Bloco de Esquerda contra “persuasão a eleitores” em Braga

Joaquim Gomes 06/10/2019 16:27

O delegado do Bloco de Esquerda para a Assembleia de Voto de Maximinos, na cidade de Braga, apresentou este domingo um protesto contra uma “tentativa de persuasão” por elementos daquela junta de freguesia ao alegadamente “encaminharem” os eleitores para as urnas, mas o que foi desmentido pelo presidente da Junta de Freguesia, Luís Pedroso.

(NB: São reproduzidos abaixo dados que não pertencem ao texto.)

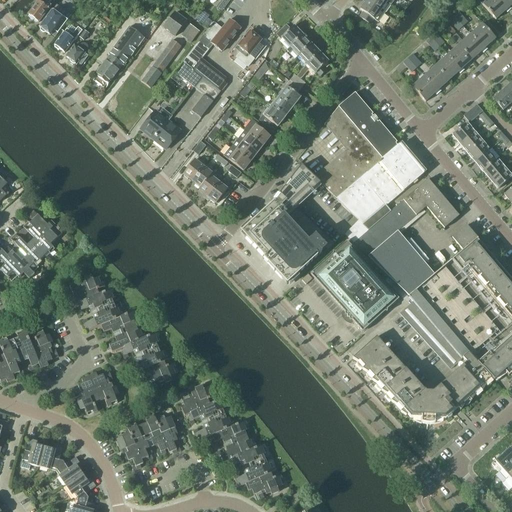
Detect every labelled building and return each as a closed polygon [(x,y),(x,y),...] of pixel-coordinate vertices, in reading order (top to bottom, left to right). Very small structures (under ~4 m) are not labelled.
[(28,16),(38,23),(55,0),(48,0),(44,6),(38,2),(28,16)] [(222,0),(220,3),(219,3),(216,7),(222,12),(231,0),(222,0)] [(390,5),(383,0),(367,0),(366,1),(384,14),(390,5)] [(511,4),(511,0),(487,0),(482,5),(496,20),(511,4)] [(384,14),(366,1),(360,10),(363,12),(359,18),(369,25),(373,20),(378,23),(384,14)] [(39,28),(50,36),(54,31),(57,34),(67,20),(68,21),(71,16),(56,6),(39,28)] [(163,28),(175,37),(186,21),(175,13),(163,28)] [(459,13),(454,17),(463,27),(468,23),(463,17),(459,13)] [(212,22),(201,14),(199,16),(196,20),(208,29),(212,22)] [(463,27),(454,17),(449,22),(458,32),(463,27)] [(198,42),(183,63),(193,70),(201,60),(209,50),(213,45),(222,52),(240,29),(229,21),(222,30),(216,25),(206,37),(203,35),(198,42)] [(181,37),(191,44),(200,32),(190,25),(181,37)] [(481,25),(458,46),(471,61),(495,39),(481,25)] [(280,39),(281,38),(290,30),(286,26),(276,35),(280,39)] [(281,38),(290,48),(302,36),(293,27),(290,30),(281,38)] [(54,46),(55,46),(55,48),(58,51),(60,50),(64,53),(74,41),(75,41),(82,31),(77,28),(73,34),(66,29),(54,46)] [(97,78),(94,82),(103,89),(105,86),(107,87),(122,66),(124,67),(144,39),(129,28),(109,56),(110,56),(95,76),(97,78)] [(80,38),(84,41),(88,35),(84,32),(80,38)] [(236,58),(248,68),(254,59),(249,55),(261,41),(250,32),(235,49),(240,53),(236,58)] [(435,34),(431,38),(440,48),(444,44),(440,38),(435,34)] [(290,48),(298,56),(310,44),(302,36),(290,48)] [(440,48),(431,38),(426,42),(430,47),(435,52),(440,48)] [(141,83),(150,89),(181,47),(172,41),(141,83)] [(83,63),(88,56),(85,54),(87,51),(87,50),(88,49),(88,48),(88,47),(87,47),(87,46),(87,45),(86,45),(85,44),(84,44),(83,44),(82,44),(81,44),(81,45),(80,45),(78,49),(74,46),(66,57),(70,60),(70,62),(73,64),(75,64),(77,65),(80,60),(83,63)] [(298,56),(307,65),(319,53),(310,44),(298,56)] [(458,46),(435,67),(448,82),(471,61),(458,46)] [(322,68),(328,62),(319,53),(307,65),(304,68),(296,78),(300,81),(310,68),(315,74),(316,74),(319,77),(325,72),(322,68)] [(412,55),(407,59),(416,69),(421,65),(412,55)] [(416,69),(407,59),(402,64),(411,73),(416,69)] [(201,60),(193,70),(203,78),(204,79),(220,93),(227,85),(226,79),(201,60)] [(254,77),(260,82),(271,67),(265,62),(254,77)] [(175,73),(194,88),(203,78),(193,70),(183,63),(175,73)] [(288,79),(291,74),(281,67),(277,71),(288,79)] [(448,82),(435,67),(411,88),(425,103),(448,82)] [(304,84),(300,81),(296,78),(294,76),(290,81),(301,89),(304,84)] [(203,78),(194,88),(204,96),(192,112),(201,119),(213,103),(220,93),(204,79),(203,78)] [(250,91),(255,86),(250,83),(246,88),(250,91)] [(285,87),(286,88),(296,95),(299,90),(289,83),(285,87)] [(511,85),(510,84),(501,92),(511,103),(511,102),(511,85)] [(245,87),(242,91),(247,95),(250,91),(246,88),(245,87)] [(286,88),(279,98),(292,108),(300,98),(296,95),(286,88)] [(511,103),(501,92),(492,100),(502,111),(511,103)] [(314,177),(336,199),(398,146),(398,145),(397,146),(395,144),(396,143),(378,122),(377,123),(376,122),(375,123),(371,118),(372,117),(371,116),(372,115),(354,94),(339,107),(324,126),(325,125),(347,151),(316,178),(314,177)] [(279,98),(271,108),(284,118),(292,108),(279,98)] [(463,117),(469,124),(482,113),(476,106),(463,117)] [(284,118),(271,108),(264,117),(263,116),(259,121),(270,129),(273,124),(277,127),(284,118)] [(141,130),(153,140),(167,122),(168,123),(172,117),(163,109),(158,115),(154,112),(141,130)] [(480,119),(483,123),(488,119),(485,115),(480,119)] [(488,119),(483,123),(489,129),(493,124),(488,119)] [(244,131),(263,146),(270,137),(256,126),(257,125),(252,120),(244,130),(244,131)] [(167,122),(153,140),(167,150),(180,133),(168,123),(167,122)] [(452,135),(460,144),(472,133),(465,124),(452,135)] [(244,131),(237,140),(256,155),(263,146),(244,131)] [(215,136),(211,133),(208,138),(205,142),(208,145),(212,140),(215,136)] [(460,144),(467,152),(480,142),(472,133),(460,144)] [(496,137),(499,141),(504,136),(501,133),(496,137)] [(504,146),(507,149),(511,145),(509,142),(504,136),(499,141),(504,146)] [(231,148),(230,148),(249,163),(256,155),(237,140),(231,148)] [(193,152),(198,156),(205,146),(200,142),(193,152)] [(467,152),(475,162),(488,151),(480,142),(467,152)] [(344,235),(353,243),(389,212),(385,207),(423,175),(398,146),(336,199),(358,220),(344,235)] [(249,163),(230,148),(223,156),(243,172),(249,163)] [(475,162),(483,170),(495,160),(488,151),(475,162)] [(483,170),(490,179),(503,169),(495,160),(483,170)] [(189,179),(192,181),(203,167),(194,161),(183,175),(184,175),(183,177),(188,180),(189,179)] [(227,172),(237,179),(241,174),(231,166),(227,172)] [(325,249),(328,252),(335,244),(295,207),(319,185),(320,184),(313,178),(306,171),(301,166),(275,199),(274,201),(250,223),(240,232),(264,257),(262,259),(270,267),(282,280),(286,284),(287,285),(288,284),(290,282),(325,249)] [(198,190),(199,191),(212,174),(203,167),(192,181),(195,184),(194,185),(199,188),(199,187),(200,188),(198,190)] [(503,169),(490,179),(498,189),(510,178),(503,169)] [(203,198),(205,200),(222,178),(218,176),(216,178),(212,174),(199,191),(198,192),(202,195),(203,198)] [(222,178),(205,200),(207,201),(210,201),(214,204),(215,203),(216,204),(228,188),(222,178)] [(389,212),(353,243),(368,257),(407,296),(408,297),(409,298),(416,291),(434,275),(399,234),(425,213),(422,209),(425,207),(443,229),(444,229),(443,227),(447,223),(449,225),(458,216),(450,207),(448,208),(438,195),(434,191),(436,190),(427,180),(389,212)] [(7,186),(2,181),(0,183),(0,202),(6,197),(7,197),(9,195),(11,193),(5,187),(7,186)] [(511,187),(503,195),(511,204),(511,202),(511,187)] [(28,222),(50,244),(62,234),(60,232),(61,231),(58,228),(57,229),(55,226),(55,225),(51,221),(47,225),(34,211),(25,219),(28,222)] [(50,244),(28,222),(23,227),(25,229),(34,239),(31,242),(44,257),(49,253),(50,255),(56,249),(50,244)] [(451,238),(462,251),(477,238),(476,238),(475,239),(472,236),(474,235),(466,225),(456,234),(458,235),(453,239),(452,238),(451,238)] [(44,257),(31,242),(27,246),(16,234),(10,239),(38,267),(42,263),(40,261),(44,257)] [(489,354),(477,364),(490,379),(492,382),(493,381),(503,372),(507,377),(511,372),(511,278),(507,273),(505,275),(504,273),(506,271),(498,262),(496,264),(494,262),(496,260),(488,251),(486,253),(476,241),(478,240),(477,238),(462,251),(451,260),(461,273),(465,269),(511,325),(511,333),(489,353),(489,354)] [(330,298),(362,333),(399,300),(346,242),(310,275),(330,298)] [(38,267),(27,256),(21,261),(11,250),(8,247),(3,252),(24,274),(29,280),(35,275),(33,273),(39,268),(38,267)] [(24,274),(3,252),(0,248),(0,261),(3,262),(6,265),(0,270),(8,278),(7,279),(9,281),(10,280),(12,283),(17,277),(19,279),(24,274)] [(302,281),(306,285),(312,279),(308,275),(302,281)] [(81,286),(78,287),(79,289),(72,292),(72,293),(74,298),(70,299),(74,307),(79,305),(99,295),(97,290),(104,287),(100,278),(93,281),(91,277),(84,280),(85,282),(80,284),(81,286)] [(114,305),(112,300),(115,298),(112,290),(99,295),(79,305),(80,307),(76,309),(80,316),(81,316),(84,315),(83,311),(89,309),(91,314),(114,305)] [(416,291),(409,298),(413,302),(462,360),(469,354),(416,291)] [(413,302),(399,314),(450,370),(462,360),(413,302)] [(101,326),(123,316),(120,309),(116,310),(114,305),(91,314),(94,321),(88,324),(86,320),(84,322),(82,322),(85,330),(89,328),(90,331),(101,326)] [(136,326),(135,322),(138,320),(135,312),(127,315),(123,316),(101,326),(102,329),(99,330),(103,338),(107,336),(105,333),(111,330),(114,336),(136,326)] [(123,348),(146,338),(142,330),(139,332),(136,326),(114,336),(117,342),(110,345),(109,342),(105,343),(108,351),(111,350),(112,352),(123,348)] [(39,365),(31,344),(26,331),(17,335),(19,339),(14,341),(19,353),(21,352),(25,362),(29,360),(32,367),(28,368),(30,372),(38,369),(36,366),(39,365)] [(48,351),(52,349),(50,345),(53,344),(50,336),(46,338),(43,331),(33,335),(36,342),(31,344),(39,365),(41,370),(49,367),(47,363),(52,361),(48,351)] [(159,348),(157,344),(161,342),(157,334),(146,338),(123,348),(124,351),(121,352),(124,360),(129,358),(127,355),(133,352),(136,358),(159,348)] [(490,379),(477,364),(475,361),(468,365),(433,396),(424,396),(404,373),(403,371),(403,372),(379,345),(381,343),(376,337),(352,359),(358,362),(359,361),(364,367),(362,369),(367,373),(369,372),(374,378),(371,380),(377,384),(378,383),(384,389),(381,391),(386,395),(388,393),(393,399),(391,402),(396,405),(398,404),(403,410),(400,412),(406,416),(407,415),(410,418),(421,419),(421,423),(420,423),(423,424),(426,424),(429,425),(431,425),(434,424),(434,419),(445,420),(453,413),(453,412),(458,408),(460,411),(464,405),(463,404),(468,399),(471,401),(475,396),(473,394),(479,389),(482,392),(485,386),(484,385),(490,379)] [(16,354),(19,353),(14,341),(8,343),(7,339),(0,342),(0,346),(4,355),(13,376),(15,375),(17,378),(24,375),(23,371),(19,372),(17,365),(21,364),(16,354)] [(138,373),(164,362),(168,361),(165,352),(161,354),(159,348),(136,358),(138,364),(132,367),(131,364),(127,365),(130,373),(133,372),(134,374),(138,373)] [(13,376),(4,355),(0,356),(0,381),(1,383),(6,380),(7,384),(15,381),(13,376)] [(166,367),(164,362),(138,373),(141,380),(145,379),(147,384),(148,384),(158,380),(159,382),(159,384),(164,382),(165,384),(172,381),(170,377),(178,374),(173,364),(166,367)] [(111,384),(109,385),(107,386),(103,375),(97,378),(96,374),(89,377),(100,403),(104,401),(108,408),(117,404),(114,397),(118,395),(115,388),(113,389),(111,384)] [(100,403),(89,377),(81,380),(83,384),(77,386),(81,395),(82,396),(78,398),(80,403),(78,403),(81,411),(85,409),(88,416),(98,412),(95,405),(100,403)] [(191,394),(192,396),(189,397),(182,400),(182,402),(185,408),(181,409),(184,416),(189,414),(210,405),(208,400),(215,397),(211,388),(204,391),(202,387),(195,390),(196,392),(191,394)] [(224,415),(222,410),(226,408),(222,400),(210,405),(189,414),(190,417),(187,418),(190,426),(191,426),(195,424),(193,421),(200,418),(202,424),(224,415)] [(212,436),(234,426),(230,418),(227,420),(224,415),(202,424),(205,430),(198,433),(197,430),(194,431),(193,432),(196,439),(199,438),(200,441),(212,436)] [(167,450),(155,420),(154,416),(145,420),(147,423),(142,425),(147,437),(152,435),(153,440),(151,441),(153,447),(157,445),(160,451),(157,453),(159,457),(166,454),(165,451),(167,450)] [(177,441),(173,432),(172,430),(175,429),(170,418),(165,420),(163,416),(155,420),(167,450),(169,453),(172,452),(173,455),(181,452),(179,448),(176,449),(173,443),(177,441)] [(0,435),(2,428),(6,429),(8,423),(0,420),(0,435)] [(247,437),(245,432),(248,430),(245,422),(239,424),(234,426),(212,436),(213,439),(209,440),(210,441),(213,448),(217,446),(215,443),(222,440),(224,446),(247,437)] [(147,437),(142,425),(137,428),(135,424),(127,427),(128,431),(141,461),(144,460),(145,463),(153,459),(151,455),(148,457),(145,450),(149,449),(146,443),(144,444),(142,439),(147,437)] [(141,461),(128,431),(120,435),(122,438),(117,440),(121,451),(124,450),(128,461),(132,460),(135,466),(132,468),(134,472),(141,469),(140,466),(143,464),(141,461)] [(230,460),(256,448),(252,440),(249,442),(247,437),(224,446),(227,452),(221,455),(219,452),(215,453),(218,461),(221,460),(223,463),(230,460)] [(39,468),(44,448),(33,445),(34,441),(29,440),(29,439),(28,439),(24,456),(22,461),(20,468),(29,471),(31,465),(39,468)] [(265,460),(263,455),(267,454),(263,445),(256,448),(230,460),(231,462),(228,464),(231,471),(232,471),(235,469),(234,466),(240,463),(243,470),(265,460)] [(55,451),(44,448),(39,468),(50,471),(51,469),(56,470),(55,472),(56,472),(63,462),(59,461),(62,448),(62,449),(56,447),(55,451)] [(491,465),(498,472),(511,459),(511,451),(509,448),(494,462),(491,465)] [(65,465),(63,462),(56,472),(57,471),(61,476),(59,477),(66,486),(82,475),(75,466),(79,464),(75,459),(76,458),(75,458),(65,465)] [(511,459),(498,472),(505,480),(511,474),(511,459)] [(265,460),(253,465),(255,470),(251,472),(250,469),(244,472),(246,476),(239,479),(238,475),(234,477),(237,485),(240,483),(241,486),(245,485),(271,474),(275,473),(271,464),(267,465),(265,460)] [(271,474),(245,485),(248,491),(252,490),(254,495),(264,491),(266,495),(270,493),(271,495),(279,492),(277,488),(284,485),(280,476),(273,479),(271,474)] [(88,484),(82,475),(66,486),(72,496),(74,495),(77,499),(75,500),(75,501),(88,498),(85,494),(96,487),(95,486),(95,487),(91,482),(88,484)] [(31,494),(27,497),(32,505),(37,502),(31,494)] [(87,503),(88,498),(75,501),(77,502),(76,507),(74,506),(72,511),(97,511),(99,507),(87,503)]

Segundo Jorge Vilela, “estavam elementos da Junta de Freguesia, afeta ao CDS, à porta do edifício, a Escola do Ensino Básico de Maximinos, na Rua do Comendador António Santos da Cunha, a “receber e encaminhar” quem lá chegava, “tendo mesmo visto casos em que tiraram das mãos os cartões de cidadão dos eleitores e depois os acompanharam até às urnas”.

“Eu apresentei primeiro um voto oral, em que pedi ao senhor presidente da Junta que não continuasse a ter aquela atitude, que é recorrente, e que ia além dos serviços a que os elementos da junta estão adstritos. Como ele continuou, liguei para a Comissão Nacional de Eleições (CNE) que me disse para apresentar um protesto por escrito”, explicou Jorge Vilela, o delegado do Bloco de Esquerda.

Segundo o delegado àquela mesa de assembleia de voto, “o presidente sabe que a presença dele ali tem um efeito, é natural que o tenha, pelo que ele não devia ter este tipo de comportamentos”.

Segundo o presidente da Junta de Freguesia de Maximinos, Sé e Cividade, Luís Pedroso (nesta foto), tais acusações “são inqualificáveis e apenas podem ser feitas por quem não conhece a realidade”, tendo em conta as “alterações de mesas e locais” neste ato eleitoral.

Luís Pedroso, anterior candidato socialista e no atual mandato eleito pela coligação Juntos por Braga (PSD/CDS-PP/PPM), afirmou aos jornalistas “saber bem o lugar que ocupo, eu estava a encaminhar os eleitores para as respetivas meses e secções corretas, alguns dos nossos eleitores já têm idade, não sabiam que basta o cartão de cidadão e estavam como que perdidos”.

Segundo o mesmo autarca, “numa altura em que a democracia está já consolidada pensar que a presença de alguém vai condicionar o voto de um eleitor só pode vir de alguém que não conhece a realidade”.